◆ **DOCUMENT SECTION**:
Right. Which is one of the many reasons why the case of Swift is so mind-boggling: there some of the parameters go inside the parens, some outside. I think you can make a good case for either all in or all out (better for all-out, IMHO, but whatever). But partly in and partly out?

[1] http://objective.st/


> It unwisely rejected the parsimonious case and chose tremendous complexity.

Swift's keyword syntax isn't complex at all.

> Keywords? Or parens? Both!

I know you like Smalltalk, but keywords and parens are used together in a lot of languages (e.g. Python) so it's a tested idea.

> And the weird case of having two keywords, one with a colon and one without, because we decided to make the keywords the names of the parameters. Sometimes.

You don't have two keywords, you have an optional variable name. It's intuitive at the first time you see it - you're phrasing makes it seem much more complex than it really is.

I think you're trying to imply that Swift isn't an elegant language with it's syntax fitting in a postcard, but that doesn't mean it's 'tremendous complexity'. This whole comment is a bit too harsh to Swift, calling the legitimate differences between Swift and Smalltalk as 'complexity'.


>> It unwisely rejected the parsimonious case and chose tremendous complexity.

> Swift's keyword syntax isn't complex at all.

Yes it is, particularly compared to the parsimonious options. Either parens or Smalltalk-style keywords can do the job, so you absolutely, positively do not need both.

Particularly, if you are going to have keywords, you just don't need parens. So it's already more complex than it needs to be (not parsimonious). Just explaining the various omitted or extra keywords takes 4 pages in the Swift book, the entire Smalltalk syntax fits on a Postcard.

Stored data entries
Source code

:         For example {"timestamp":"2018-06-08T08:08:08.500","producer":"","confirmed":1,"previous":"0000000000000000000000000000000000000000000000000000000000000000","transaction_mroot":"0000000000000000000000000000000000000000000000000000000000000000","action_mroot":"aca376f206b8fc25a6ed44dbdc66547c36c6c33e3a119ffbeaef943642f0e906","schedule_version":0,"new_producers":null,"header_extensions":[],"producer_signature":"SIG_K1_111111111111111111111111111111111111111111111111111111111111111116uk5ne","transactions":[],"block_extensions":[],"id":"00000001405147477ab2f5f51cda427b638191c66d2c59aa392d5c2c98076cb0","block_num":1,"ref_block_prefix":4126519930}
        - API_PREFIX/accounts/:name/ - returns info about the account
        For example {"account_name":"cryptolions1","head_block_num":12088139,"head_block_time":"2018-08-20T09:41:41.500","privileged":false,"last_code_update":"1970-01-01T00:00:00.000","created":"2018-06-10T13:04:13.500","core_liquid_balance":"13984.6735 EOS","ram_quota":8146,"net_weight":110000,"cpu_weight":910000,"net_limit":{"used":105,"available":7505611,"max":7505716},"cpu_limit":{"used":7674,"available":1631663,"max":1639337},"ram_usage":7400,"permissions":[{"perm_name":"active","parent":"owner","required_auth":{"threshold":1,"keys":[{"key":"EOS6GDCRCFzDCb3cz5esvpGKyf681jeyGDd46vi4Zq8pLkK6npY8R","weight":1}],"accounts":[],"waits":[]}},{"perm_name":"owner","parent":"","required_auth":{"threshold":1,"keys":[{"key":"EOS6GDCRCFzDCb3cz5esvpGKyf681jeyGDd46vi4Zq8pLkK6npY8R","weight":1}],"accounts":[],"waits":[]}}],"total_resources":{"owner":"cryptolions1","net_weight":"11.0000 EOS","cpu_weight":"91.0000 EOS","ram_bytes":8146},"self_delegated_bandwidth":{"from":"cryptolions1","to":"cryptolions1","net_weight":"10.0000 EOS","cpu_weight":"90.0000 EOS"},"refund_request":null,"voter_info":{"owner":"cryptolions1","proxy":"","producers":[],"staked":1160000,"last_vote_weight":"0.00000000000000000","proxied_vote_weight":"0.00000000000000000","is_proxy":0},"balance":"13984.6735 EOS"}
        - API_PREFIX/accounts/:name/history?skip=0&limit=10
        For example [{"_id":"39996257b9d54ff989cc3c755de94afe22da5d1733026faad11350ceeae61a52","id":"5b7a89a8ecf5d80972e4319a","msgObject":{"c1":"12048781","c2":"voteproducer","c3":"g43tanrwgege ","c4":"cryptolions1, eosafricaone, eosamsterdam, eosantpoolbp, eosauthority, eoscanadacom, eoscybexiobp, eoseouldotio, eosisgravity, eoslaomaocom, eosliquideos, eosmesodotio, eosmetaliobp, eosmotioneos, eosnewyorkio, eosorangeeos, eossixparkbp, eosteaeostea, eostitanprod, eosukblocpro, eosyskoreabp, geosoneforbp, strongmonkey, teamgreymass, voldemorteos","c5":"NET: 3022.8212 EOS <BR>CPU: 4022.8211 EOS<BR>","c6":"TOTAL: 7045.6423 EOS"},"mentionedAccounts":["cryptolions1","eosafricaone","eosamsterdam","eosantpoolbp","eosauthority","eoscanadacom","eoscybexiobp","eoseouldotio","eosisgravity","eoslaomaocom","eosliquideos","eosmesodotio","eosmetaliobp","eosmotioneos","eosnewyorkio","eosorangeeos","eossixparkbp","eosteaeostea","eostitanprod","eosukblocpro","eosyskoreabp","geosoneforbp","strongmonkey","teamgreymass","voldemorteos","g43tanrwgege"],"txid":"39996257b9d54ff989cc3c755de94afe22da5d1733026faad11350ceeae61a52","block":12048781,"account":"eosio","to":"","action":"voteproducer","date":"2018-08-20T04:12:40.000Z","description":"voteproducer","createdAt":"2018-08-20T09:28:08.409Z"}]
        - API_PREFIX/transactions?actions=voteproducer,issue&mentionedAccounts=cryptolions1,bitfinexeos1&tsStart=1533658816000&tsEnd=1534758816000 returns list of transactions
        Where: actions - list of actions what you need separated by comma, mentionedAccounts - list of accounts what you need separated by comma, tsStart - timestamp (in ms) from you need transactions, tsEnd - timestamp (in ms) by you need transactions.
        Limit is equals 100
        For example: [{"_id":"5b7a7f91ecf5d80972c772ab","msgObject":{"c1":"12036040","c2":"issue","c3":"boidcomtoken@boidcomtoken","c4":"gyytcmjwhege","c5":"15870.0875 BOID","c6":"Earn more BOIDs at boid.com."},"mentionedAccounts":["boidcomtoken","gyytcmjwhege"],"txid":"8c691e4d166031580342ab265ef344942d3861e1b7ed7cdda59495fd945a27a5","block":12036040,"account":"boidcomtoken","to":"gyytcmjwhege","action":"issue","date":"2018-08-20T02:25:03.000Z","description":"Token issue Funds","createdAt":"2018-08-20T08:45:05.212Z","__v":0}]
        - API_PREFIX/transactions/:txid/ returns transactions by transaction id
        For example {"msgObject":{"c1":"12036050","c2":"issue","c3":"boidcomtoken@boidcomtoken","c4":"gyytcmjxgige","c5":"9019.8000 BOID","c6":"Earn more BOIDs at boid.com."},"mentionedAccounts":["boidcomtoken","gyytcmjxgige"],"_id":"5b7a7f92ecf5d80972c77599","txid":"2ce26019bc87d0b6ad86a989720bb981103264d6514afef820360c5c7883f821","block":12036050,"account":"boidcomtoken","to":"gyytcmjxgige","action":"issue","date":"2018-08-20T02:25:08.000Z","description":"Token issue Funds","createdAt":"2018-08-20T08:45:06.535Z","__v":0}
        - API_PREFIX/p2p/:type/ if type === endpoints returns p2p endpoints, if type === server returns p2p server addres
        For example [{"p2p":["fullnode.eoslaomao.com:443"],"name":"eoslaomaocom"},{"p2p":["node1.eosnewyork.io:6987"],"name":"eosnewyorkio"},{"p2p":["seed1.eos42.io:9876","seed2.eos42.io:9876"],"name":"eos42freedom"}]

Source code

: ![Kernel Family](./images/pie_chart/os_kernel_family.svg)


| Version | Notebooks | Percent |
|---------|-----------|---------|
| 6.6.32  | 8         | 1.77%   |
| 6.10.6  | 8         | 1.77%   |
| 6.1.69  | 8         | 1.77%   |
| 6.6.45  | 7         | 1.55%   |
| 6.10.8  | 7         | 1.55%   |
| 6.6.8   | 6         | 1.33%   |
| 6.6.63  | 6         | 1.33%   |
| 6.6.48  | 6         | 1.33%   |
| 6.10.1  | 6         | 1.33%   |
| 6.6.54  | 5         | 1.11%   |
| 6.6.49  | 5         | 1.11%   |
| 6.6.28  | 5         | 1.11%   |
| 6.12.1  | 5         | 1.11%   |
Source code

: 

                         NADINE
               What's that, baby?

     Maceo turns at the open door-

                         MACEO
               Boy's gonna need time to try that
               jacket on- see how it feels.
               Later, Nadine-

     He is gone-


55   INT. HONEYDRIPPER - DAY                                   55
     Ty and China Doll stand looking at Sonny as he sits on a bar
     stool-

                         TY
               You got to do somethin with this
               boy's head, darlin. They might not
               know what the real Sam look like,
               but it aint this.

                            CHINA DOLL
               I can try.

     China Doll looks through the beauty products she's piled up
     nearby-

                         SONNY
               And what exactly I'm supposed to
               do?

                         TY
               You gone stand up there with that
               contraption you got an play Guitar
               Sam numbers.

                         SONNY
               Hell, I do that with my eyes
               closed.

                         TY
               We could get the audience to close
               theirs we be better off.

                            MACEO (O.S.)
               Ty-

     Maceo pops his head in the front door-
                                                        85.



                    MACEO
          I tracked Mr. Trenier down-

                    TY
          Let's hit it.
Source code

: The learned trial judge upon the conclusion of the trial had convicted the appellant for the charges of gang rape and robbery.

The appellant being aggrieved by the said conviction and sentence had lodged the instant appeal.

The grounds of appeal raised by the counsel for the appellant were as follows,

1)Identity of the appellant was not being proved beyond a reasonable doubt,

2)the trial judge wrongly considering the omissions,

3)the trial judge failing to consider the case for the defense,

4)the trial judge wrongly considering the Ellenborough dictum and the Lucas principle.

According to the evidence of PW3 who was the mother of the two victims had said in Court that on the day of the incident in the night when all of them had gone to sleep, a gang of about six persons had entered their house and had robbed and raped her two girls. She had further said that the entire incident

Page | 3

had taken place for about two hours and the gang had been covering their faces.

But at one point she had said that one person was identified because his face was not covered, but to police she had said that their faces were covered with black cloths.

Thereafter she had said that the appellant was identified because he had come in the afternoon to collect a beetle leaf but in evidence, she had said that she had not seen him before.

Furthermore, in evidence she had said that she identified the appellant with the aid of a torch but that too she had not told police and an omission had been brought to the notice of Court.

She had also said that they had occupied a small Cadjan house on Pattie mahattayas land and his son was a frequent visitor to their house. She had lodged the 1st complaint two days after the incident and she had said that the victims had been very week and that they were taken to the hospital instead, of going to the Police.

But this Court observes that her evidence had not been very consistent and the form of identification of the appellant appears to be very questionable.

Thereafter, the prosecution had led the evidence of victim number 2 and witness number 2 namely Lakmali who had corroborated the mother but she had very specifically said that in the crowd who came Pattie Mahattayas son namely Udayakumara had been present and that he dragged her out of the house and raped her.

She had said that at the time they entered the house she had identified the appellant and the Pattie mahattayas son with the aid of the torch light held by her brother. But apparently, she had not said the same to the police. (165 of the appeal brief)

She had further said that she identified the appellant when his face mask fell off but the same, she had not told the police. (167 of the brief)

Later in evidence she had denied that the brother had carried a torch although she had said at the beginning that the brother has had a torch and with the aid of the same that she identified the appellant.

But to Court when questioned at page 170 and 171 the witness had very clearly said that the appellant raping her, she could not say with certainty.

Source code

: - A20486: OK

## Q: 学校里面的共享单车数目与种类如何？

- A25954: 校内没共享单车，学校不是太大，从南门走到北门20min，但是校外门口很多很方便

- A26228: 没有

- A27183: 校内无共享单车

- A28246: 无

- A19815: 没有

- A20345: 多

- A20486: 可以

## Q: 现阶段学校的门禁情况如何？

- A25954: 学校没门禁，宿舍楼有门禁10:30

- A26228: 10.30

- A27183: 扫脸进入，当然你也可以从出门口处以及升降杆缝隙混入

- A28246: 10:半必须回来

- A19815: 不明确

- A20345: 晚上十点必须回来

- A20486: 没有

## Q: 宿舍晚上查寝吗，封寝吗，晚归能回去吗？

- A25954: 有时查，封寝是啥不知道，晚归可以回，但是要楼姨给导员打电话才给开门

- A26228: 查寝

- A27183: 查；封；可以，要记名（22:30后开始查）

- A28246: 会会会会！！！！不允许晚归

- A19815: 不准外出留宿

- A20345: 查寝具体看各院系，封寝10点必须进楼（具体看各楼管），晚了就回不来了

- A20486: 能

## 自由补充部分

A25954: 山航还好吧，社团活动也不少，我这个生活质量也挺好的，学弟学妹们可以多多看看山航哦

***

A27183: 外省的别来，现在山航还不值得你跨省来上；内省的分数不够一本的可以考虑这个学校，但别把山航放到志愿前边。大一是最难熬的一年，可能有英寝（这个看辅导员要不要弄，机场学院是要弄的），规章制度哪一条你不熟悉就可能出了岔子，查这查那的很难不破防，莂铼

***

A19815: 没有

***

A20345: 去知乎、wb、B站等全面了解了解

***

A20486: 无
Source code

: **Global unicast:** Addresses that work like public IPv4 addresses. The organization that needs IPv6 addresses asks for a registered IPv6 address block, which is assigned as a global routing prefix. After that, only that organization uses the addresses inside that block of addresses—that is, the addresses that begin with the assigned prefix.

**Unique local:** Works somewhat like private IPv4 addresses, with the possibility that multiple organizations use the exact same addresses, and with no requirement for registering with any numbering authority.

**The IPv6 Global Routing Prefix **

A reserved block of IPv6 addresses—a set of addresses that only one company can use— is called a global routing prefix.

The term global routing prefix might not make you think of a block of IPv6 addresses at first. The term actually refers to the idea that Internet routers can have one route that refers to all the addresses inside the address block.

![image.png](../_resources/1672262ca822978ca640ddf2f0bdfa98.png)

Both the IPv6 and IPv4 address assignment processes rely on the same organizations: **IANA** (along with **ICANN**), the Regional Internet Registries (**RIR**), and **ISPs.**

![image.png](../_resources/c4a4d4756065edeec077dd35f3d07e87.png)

◆ **PROBLEM TO SOLVE**: How would you render this sentence from the discussion of Swift syntax in Spanish: "Either parens or Smalltalk-style keywords can do the job, so you absolutely, positively do not need both."

◆ **REPLY**: Tanto los paréntesis como las palabras clave al estilo de Smalltalk pueden cumplir la función, así que rotunda y definitivamente no necesitas ambos.